U.S. electric utilities are entering a five-year capital expenditure “super-cycle” as they build out transmission and generation networks to meet new demand from data centers, Morningstar DBRS said in a Monday research note.
“Investment in electricity infrastructure is projected to be $1.4 trillion from 2025 to 2030, double the amount invested in the prior 10 years,” the firm said. And based on data from the North American Electric Reliability Corp., Morningstar said many regions can expect load growth to increase from previously estimated 6.1% to around 11.6% over the next decade.

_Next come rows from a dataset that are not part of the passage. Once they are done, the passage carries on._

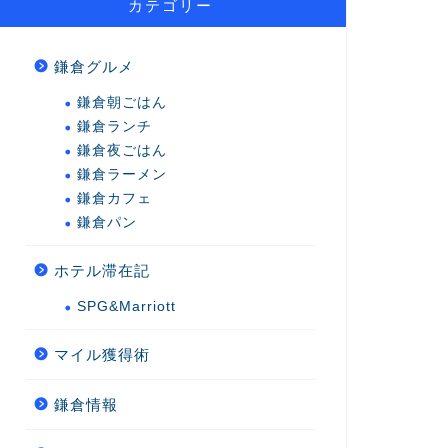
カテゴリー
鎌倉グルメ
鎌倉朝ごはん
鎌倉ランチ
鎌倉夜ごはん
鎌倉ラーメン
鎌倉カフェ
鎌倉パン
ホテル滞在記
SPG&Marriott
マイル獲得術
鎌倉情報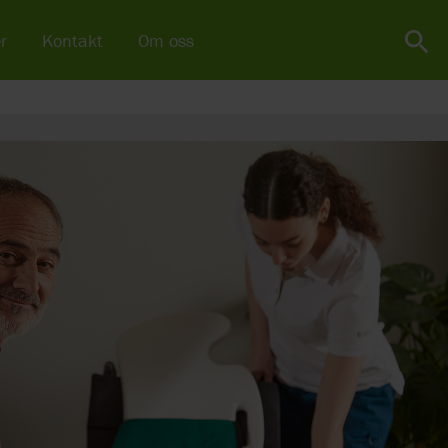
r
Kontakt
Om oss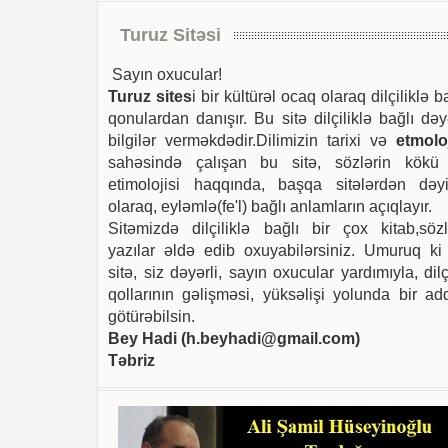
Turuz Sitəsi
Sayın oxucular!
Turuz sites
i bir kültürəl ocaq olaraq dilçiliklə b
qonulardan danışır. Bu sitə dilçiliklə bağlı dəy
bilgilər verməkdədir.Dilimizin tarixi və
etmoloj
sahəsində çalışan bu sitə, sözlərin kökü
etimolojisi haqqında, başqa sitələrdən dəyi
olaraq, eyləmlə(fe'l) bağlı anlamların açıqlayır.
Sitəmizdə dilçiliklə bağlı bir çox kitab,sözl
yazılar əldə edib oxuyabilərsiniz. Umuruq ki
sitə, siz dəyərli, sayın oxucular yardımıyla, dilç
qollarının gəlişməsi, yüksəlişi yolunda bir ad
götürəbilsin.
Bey Hadi (
h.beyhadi@gmail.com
)
Təbriz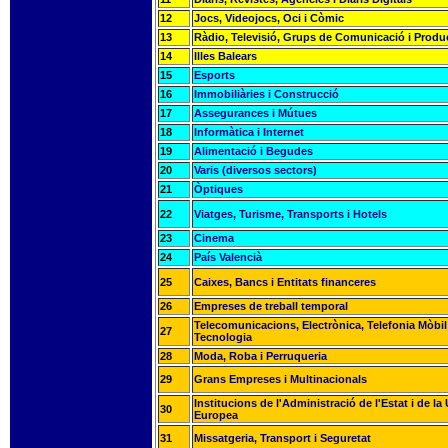
12
Jocs, Videojocs, Oci i Còmic
13
Ràdio, Televisió, Grups de Comunicació i Produ
14
Illes Balears
15
Esports
16
Immobiliàries i Construcció
17
Assegurances i Mútues
18
Informàtica i Internet
19
Alimentació i Begudes
20
Varis (diversos sectors)
21
Òptiques
22
Viatges, Turisme, Transports i Hotels
23
Cinema
24
País Valencià
25
Caixes, Bancs i Entitats financeres
26
Empreses de treball temporal
Telecomunicacions, Electrònica, Telefonia Mòbil 
27
Tecnologia
28
Moda, Roba i Perruqueria
29
Grans Empreses i Multinacionals
Institucions de l'Administració de l'Estat i de la
30
Europea
31
Missatgeria, Transport i Seguretat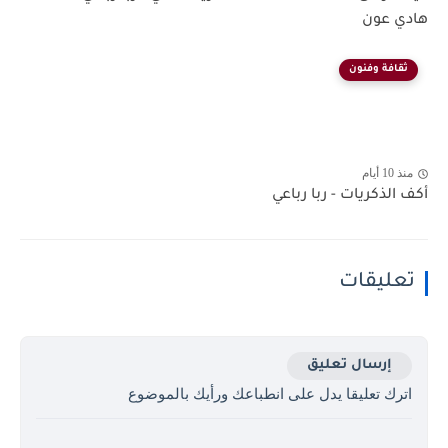
هادي عون
ثقافة وفنون
منذ 10 أيام
أكف الذكريات - ربا رباعي
تعليقات
إرسال تعليق
اترك تعليقا يدل على انطباعك ورأيك بالموضوع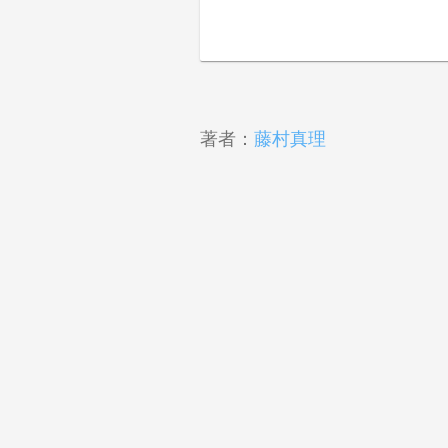
著者：
藤村真理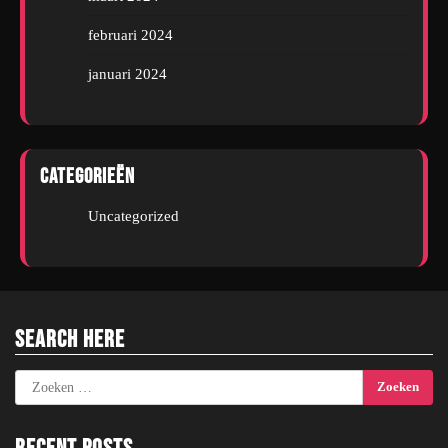
februari 2024
januari 2024
Categorieën
Uncategorized
Search Here
Zoeken
naar: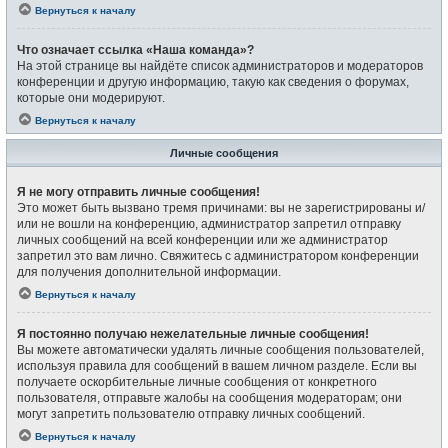
Вернуться к началу
Что означает ссылка «Наша команда»?
На этой странице вы найдёте список администраторов и модераторов
конференции и другую информацию, такую как сведения о форумах,
которые они модерируют.
Вернуться к началу
Личные сообщения
Я не могу отправить личные сообщения!
Это может быть вызвано тремя причинами: вы не зарегистрированы и/
или не вошли на конференцию, администратор запретил отправку
личных сообщений на всей конференции или же администратор
запретил это вам лично. Свяжитесь с администратором конференции
для получения дополнительной информации.
Вернуться к началу
Я постоянно получаю нежелательные личные сообщения!
Вы можете автоматически удалять личные сообщения пользователей,
используя правила для сообщений в вашем личном разделе. Если вы
получаете оскорбительные личные сообщения от конкретного
пользователя, отправьте жалобы на сообщения модераторам; они
могут запретить пользователю отправку личных сообщений.
Вернуться к началу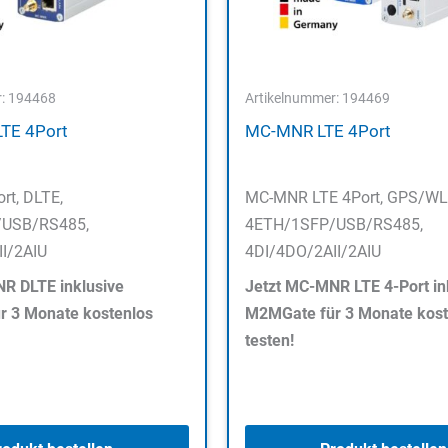
r: 194468
Artikelnummer: 194469
TE 4Port
MC-MNR LTE 4Port
t, DLTE,
MC-MNR LTE 4Port, GPS/WL
USB/RS485,
4ETH/1SFP/USB/RS485,
I/2AIU
4DI/4DO/2AII/2AIU
R DLTE inklusive
Jetzt MC-MNR LTE 4-Port in
 3 Monate kostenlos
M2MGate für 3 Monate kost
testen!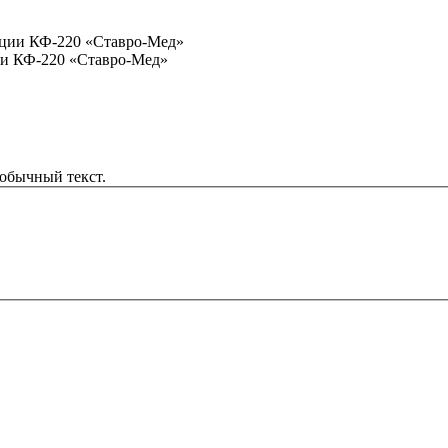
ии КФ-220 «Ставро-Мед»
обычный текст.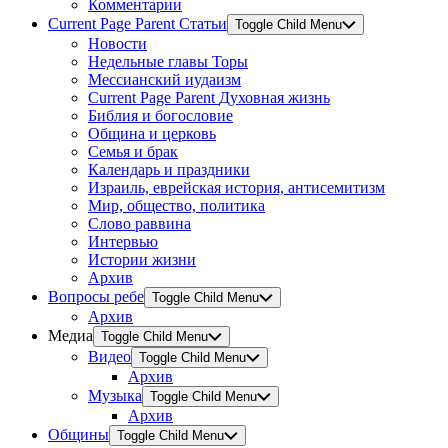
Комментарии
Current Page Parent
Статьи
Toggle Child Menu
Новости
Недельные главы Торы
Мессианский иудаизм
Current Page Parent
Духовная жизнь
Библия и богословие
Община и церковь
Семья и брак
Календарь и праздники
Израиль, еврейская история, антисемитизм
Мир, общество, политика
Слово раввина
Интервью
Истории жизни
Архив
Вопросы ребе
Toggle Child Menu
Архив
Медиа
Toggle Child Menu
Видео
Toggle Child Menu
Архив
Музыка
Toggle Child Menu
Архив
Общины
Toggle Child Menu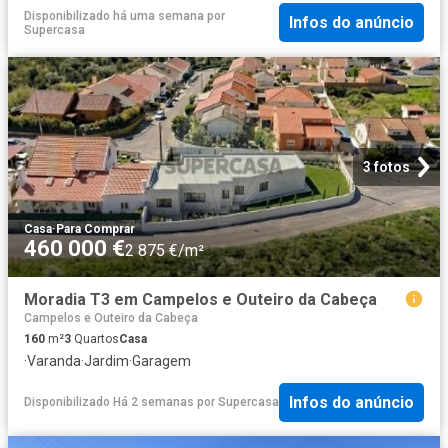
Disponibilizado há uma semana
por
Infos do anúncio
Supercasa
3 fotos
Casa
·
Para Comprar
460 000 €
2 875 €/m²
Moradia T3 em Campelos e Outeiro da Cabeça
Campelos e Outeiro da Cabeça
160
m²
3
Quartos
Casa
·
Varanda
·
Jardim
·
Garagem
Infos do anúncio
Disponibilizado Há 2 semanas
por
Supercasa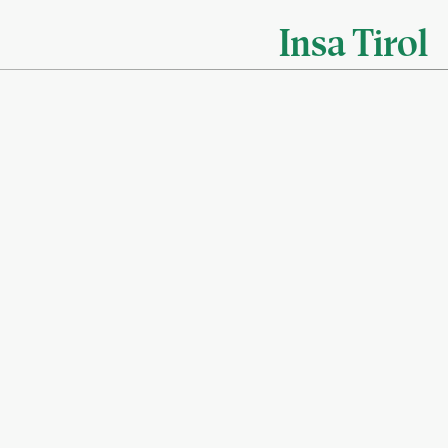
Insa Tirol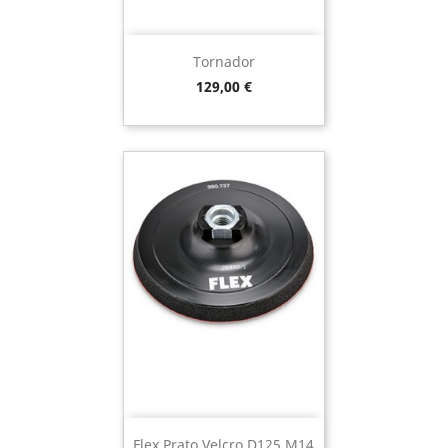
Tornador
Preço
129,00 €
Flex Prato Velcro D125 M14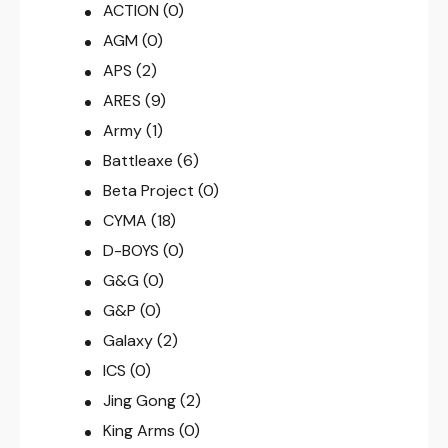
ACTION
(0)
AGM
(0)
APS
(2)
ARES
(9)
Army
(1)
Battleaxe
(6)
Beta Project
(0)
CYMA
(18)
D-BOYS
(0)
G&G
(0)
G&P
(0)
Galaxy
(2)
ICS
(0)
Jing Gong
(2)
King Arms
(0)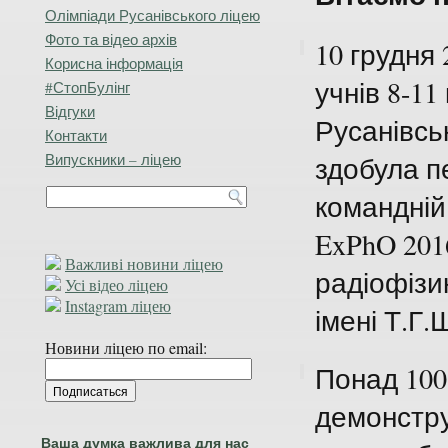
Олімпіади Русанівського ліцею
Фото та відео архів
10 грудня
Корисна інформація
учнів 8-11
#СтопБулінг
Відгуки
Русанівсь
Контакти
Випускники – ліцею
здобула п
командній
ExPhO 201
Важливі новини ліцею
радіофізи
Усі відео ліцею
Instagram ліцею
імені Т.Г
Новини ліцею по email:
Понад 100 
демонстру
Ваша думка важлива для нас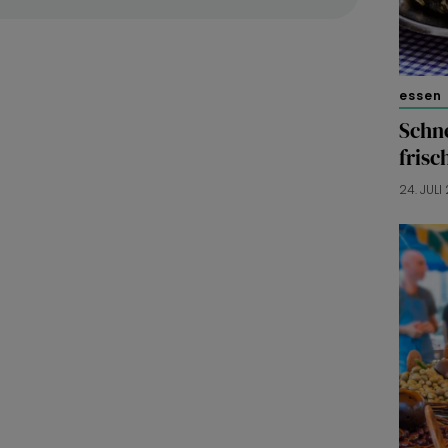
essen 
Schne
fris
24. JULI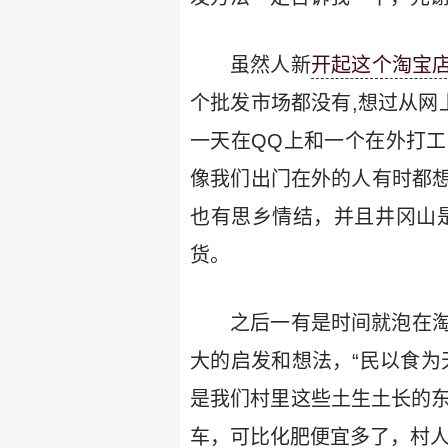
虽然人新
开起这个淘宝
个批发市场都没有,想过从网
一天在QQ上和一个在外打工
像我们出门在外的人有时都
也有思乡情结，并且井冈山
货。
之后一有是时间就泡在
大的启发和想法，“民以食为
是我们村里这些土生土长的东
车，可比化肥便宜多了，村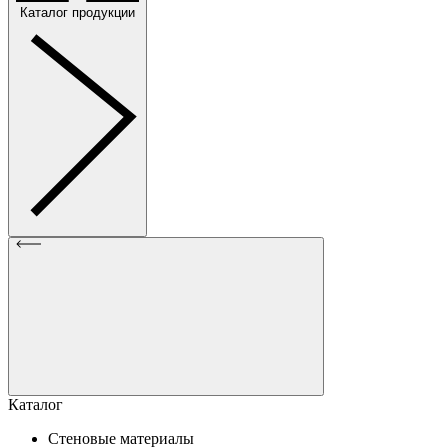
Каталог продукции
Каталог
Стеновые материалы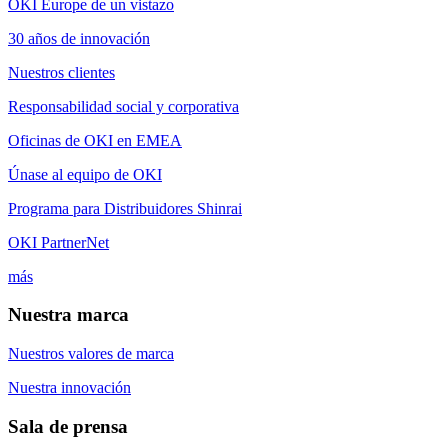
OKI Europe de un vistazo
30 años de innovación
Nuestros clientes
Responsabilidad social y corporativa
Oficinas de OKI en EMEA
Únase al equipo de OKI
Programa para Distribuidores Shinrai
OKI PartnerNet
más
Nuestra marca
Nuestros valores de marca
Nuestra innovación
Sala de prensa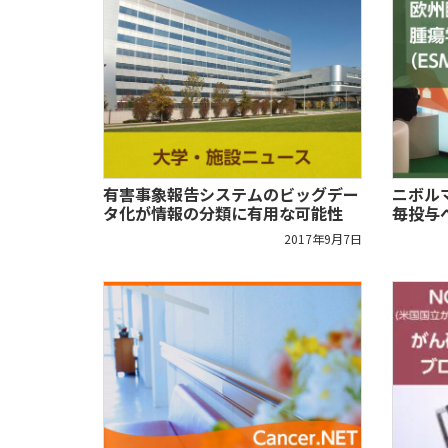
有害事象報告システムのビッグデー
ニボル
タ化が情報の分類に有用な可能性
毎投与
2017年9月7日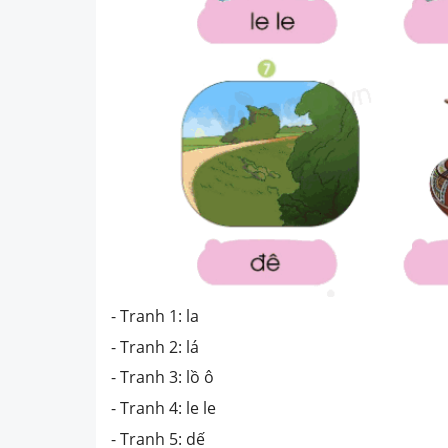
- Tranh 1: la
- Tranh 2: lá
- Tranh 3: lồ ô
- Tranh 4: le le
- Tranh 5: dế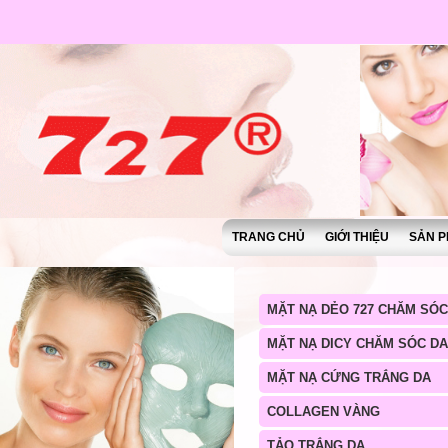
TRANG CHỦ
GIỚI THIỆU
SẢN P
MẶT NẠ DẺO 727 CHĂM SÓC
MẶT NẠ DICY CHĂM SÓC DA
MẶT NẠ CỨNG TRẮNG DA
COLLAGEN VÀNG
TẢO TRẮNG DA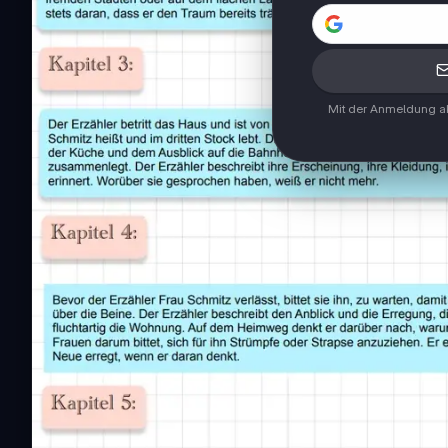
Mit der Anmeldung ak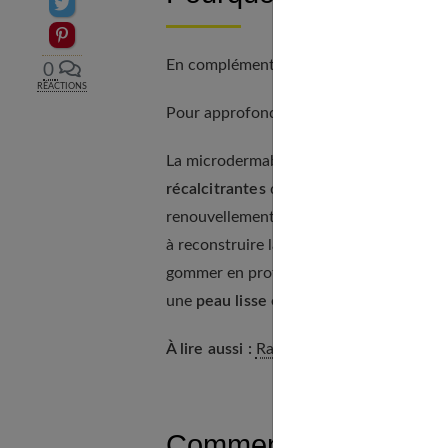
Partager sur Twitter
Epingler sur Pinterest
En complément, notre article sur
Extensi
0
RÉACTIONS
Pour approfondir ce point, consultez no
La microdermabrasion est un gommage en
récalcitrantes
que les gommages tradition
renouvellement de l'épiderme qui efface
à reconstruire la couche superficielle. I
gommer en profondeur et stimuler l'acti
une
peau lisse et souple
, mais aussi de
À lire aussi :
Rajeunir son regard : toutes
Comment se déroule 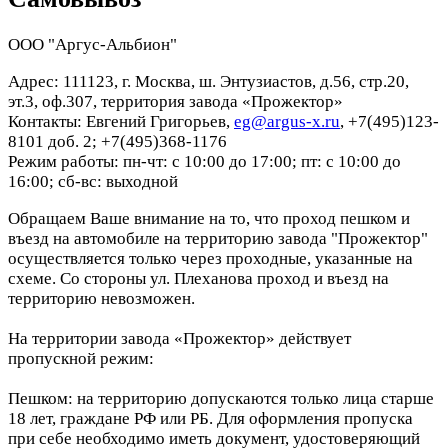
ООО "Аргус-Альбион"
Адрес: 111123, г. Москва, ш. Энтузиастов, д.56, стр.20,
эт.3, оф.307, территория завода «Прожектор»
Контакты: Евгений Григорьев,
eg@argus-x.ru
, +7(495)123-
8101 доб. 2; +7(495)368-1176
Режим работы: пн-чт: с 10:00 до 17:00; пт: с 10:00 до
16:00; сб-вс: выходной
Обращаем Ваше внимание на то, что проход пешком и
въезд на автомобиле на территорию завода "Прожектор"
осуществляется только через проходные, указанные на
схеме. Со стороны ул. Плеханова проход и въезд на
территорию невозможен.
На территории завода «Прожектор» действует
пропускной режим:
Пешком: на территорию допускаются только лица старше
18 лет, граждане РФ или РБ. Для оформления пропуска
при себе необходимо иметь документ, удостоверяющий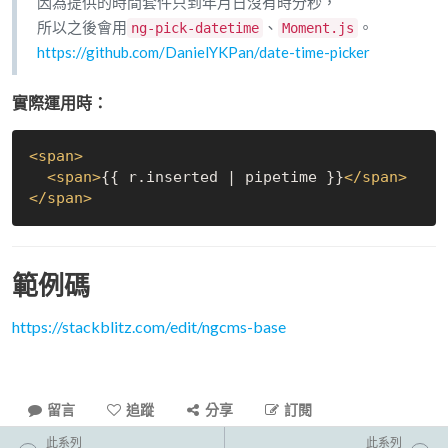
因為提供的時間套件只到年月日沒有時分秒，
所以之後會用
、
。
ng-pick-datetime
Moment.js
https://github.com/DanielYKPan/date-time-picker
實際運用時：
<
span
>
<
span
>
{{ r.inserted | pipetime }}
</
span
>
</
span
>
範例碼
https://stackblitz.com/edit/ngcms-base
留言
追蹤
分享
訂閱
此系列
此系列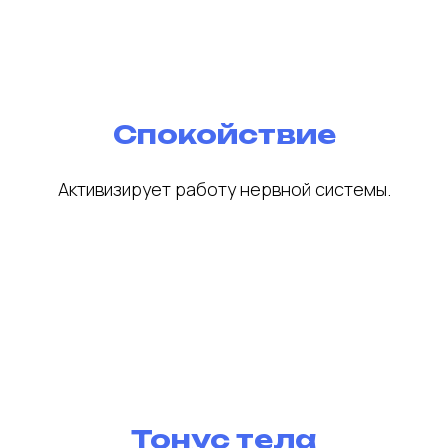
Спокойствие
Активизирует работу нервной системы.
Тонус тела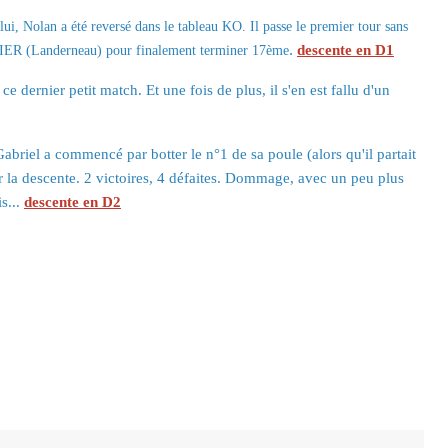
lui, Nolan a été reversé dans le tableau KO. Il passe le premier tour sans
.
descente en D1
HIER (Landerneau) pour finalement terminer 17ème
 dernier petit match. Et une fois de plus, il s'en est fallu d'un
abriel a commencé par botter le n°1 de sa poule (alors qu'il partait
our la descente. 2 victoires, 4 défaites. Dommage, avec un peu plus
s...
descente en D2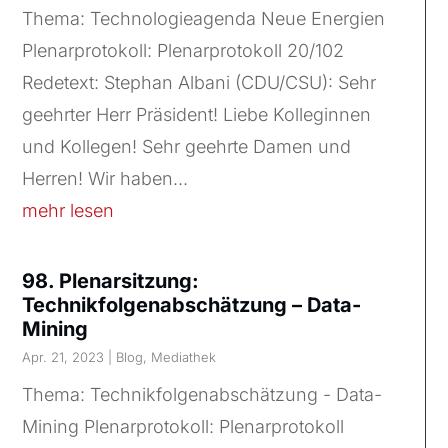
Thema: Technologieagenda Neue Energien
Plenarprotokoll: Plenarprotokoll 20/102
Redetext: Stephan Albani (CDU/CSU): Sehr
geehrter Herr Präsident! Liebe Kolleginnen
und Kollegen! Sehr geehrte Damen und
Herren! Wir haben...
mehr lesen
98. Plenarsitzung:
Technikfolgenabschätzung – Data-
Mining
Apr. 21, 2023
|
Blog
,
Mediathek
Thema: Technikfolgenabschätzung - Data-
Mining Plenarprotokoll: Plenarprotokoll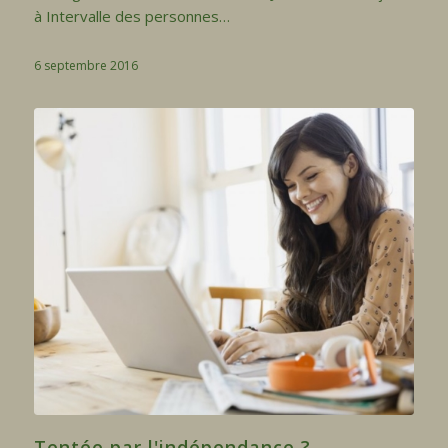
à Intervalle des personnes…
6 septembre 2016
Tentée par l'indépendance ?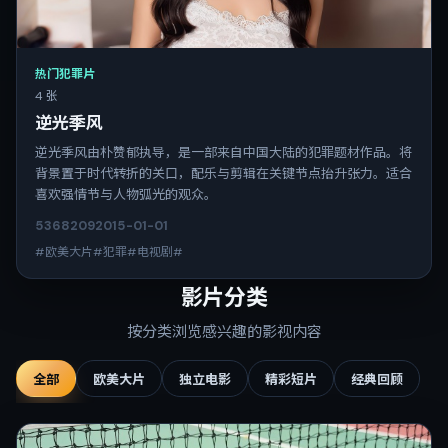
热门犯罪片
4 张
逆光季风
逆光季风由朴赞郁执导，是一部来自中国大陆的犯罪题材作品。将
背景置于时代转折的关口，配乐与剪辑在关键节点抬升张力。适合
喜欢强情节与人物弧光的观众。
5368
209
2015-01-01
#欧美大片#犯罪#电视剧#
影片分类
按分类浏览感兴趣的影视内容
全部
欧美大片
独立电影
精彩短片
经典回顾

“The challenges posed by the rapid buildout of data centers are overlaid on existing concerns for most utilities, including decarbonization and guaranteeing the reliability of grid infrastructure while increasing the contribution of renewable power,” Morningstar said. “The projected surge in demand provides opportunities for utilities that must be counterbalanced with structural changes and regulatory support for utilities and rate payers.”
"We anticipate that regulated utilities with supportive regulatory commissions, solid credit ratings, and access to capital markets will deploy the needed capex to take advantage of the data center boom," Bukola Folashakin, Morningstar assistant vice president of corporate ratings, said in a statement. "We expect this capex investment in turn to make such utility locations attractive for more data center construction, potentially creating a cycle of increased revenue for as long as data centers remain economically viable."
Some states — Morningstar named California, Texas, and Louisiana — will see elevated risks of resource inadequacy next year that “in extreme conditions, could trigger electricity shortfalls,” according to the note.
Morningstar’s analysis mirror’s recent capital expenditure estimates from the Edison Electric Institute, which expects U.S electricity generation to grow “for the foreseeable future.” The group, which represents investor-owned utilities, said generation rose 3% in 2024 and generation investments as a share of the industry’s total capital expenditures have risen for four straight years.
The rapid rise in electricity demand, following decades of stagnation, will challenge utilities in a few ways, according to Morningstar.
Uncertainty around needed data center capacity “makes it challenging for utilities to accurately forecast future power demand and the required investment,” according to the report. And those data centers bring demand surges that are driving “higher tolls for other customer segments,” which “will be exacerbated as more data centers become operational.”
Meeting the demand requires massive utility investment but “traditional funding sources are inadequate to meet future investment needs,” Morningstar said. “Utilities are increasingly looking to private capital to fill funding gaps,” while increased ratepayer-funded investments lead to regulatory lag.